**Your task**: Count the lines in the listing below that contain the word "value", and give only the number.

**Records contained in a dataset**:
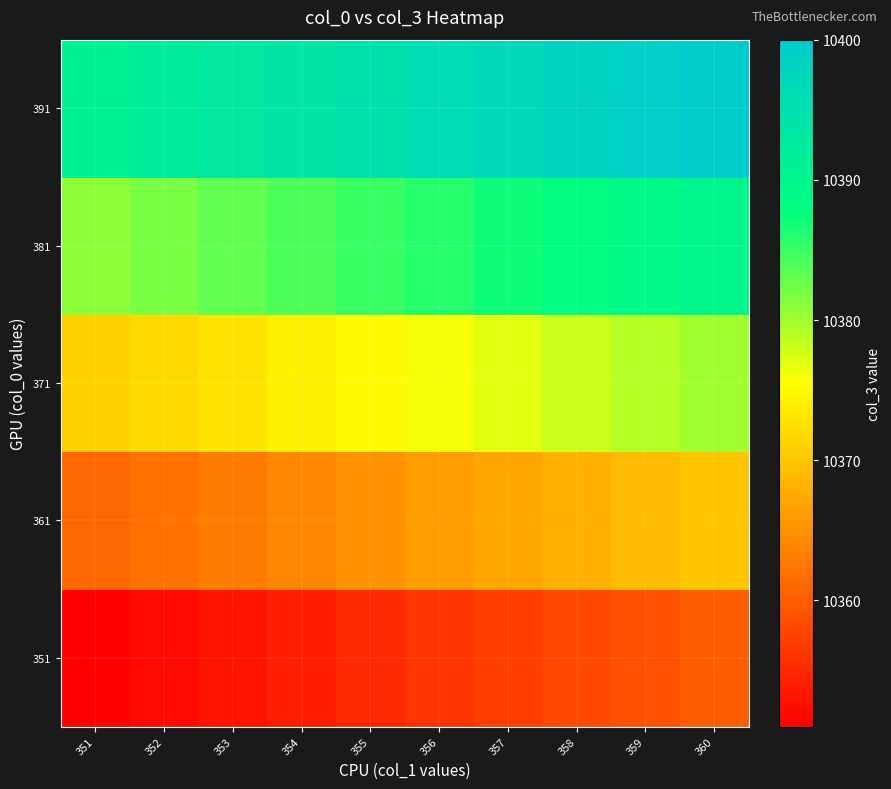

Reading left to right, transcribe all the data shown in this chart.

351: 351=10351	352=10352	353=10353	354=10354	355=10355	356=10356	357=10357	358=10358	359=10359	360=10360
361: 351=10361	352=10362	353=10363	354=10364	355=10365	356=10366	357=10367	358=10368	359=10369	360=10370
371: 351=10371	352=10372	353=10373	354=10374	355=10375	356=10376	357=10377	358=10378	359=10379	360=10380
381: 351=10381	352=10382	353=10383	354=10384	355=10385	356=10386	357=10387	358=10388	359=10389	360=10390
391: 351=10391	352=10392	353=10393	354=10394	355=10395	356=10396	357=10397	358=10398	359=10399	360=10400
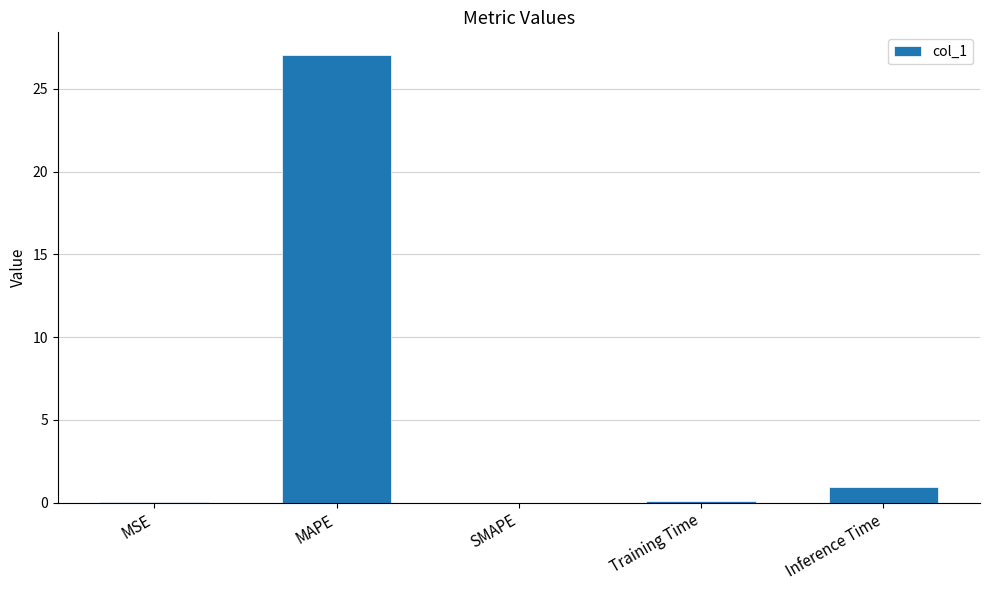

Is it true that the value at MAPE is 7.6?

False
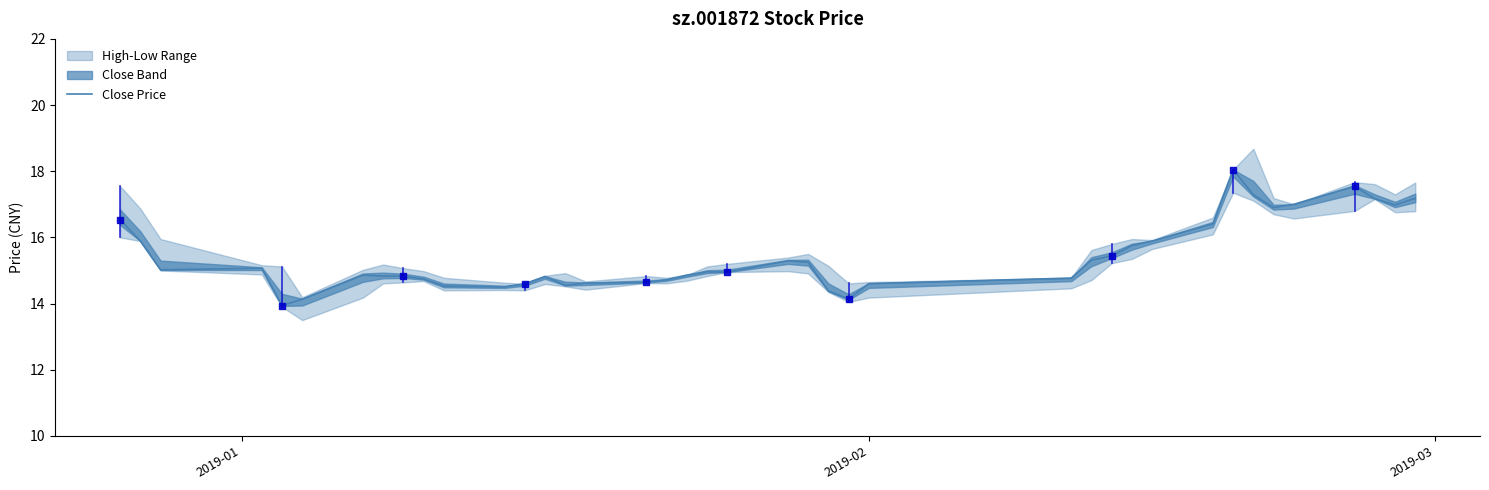

What is the minimum value for Close Price?

13.9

**Solution to the exercise**: 2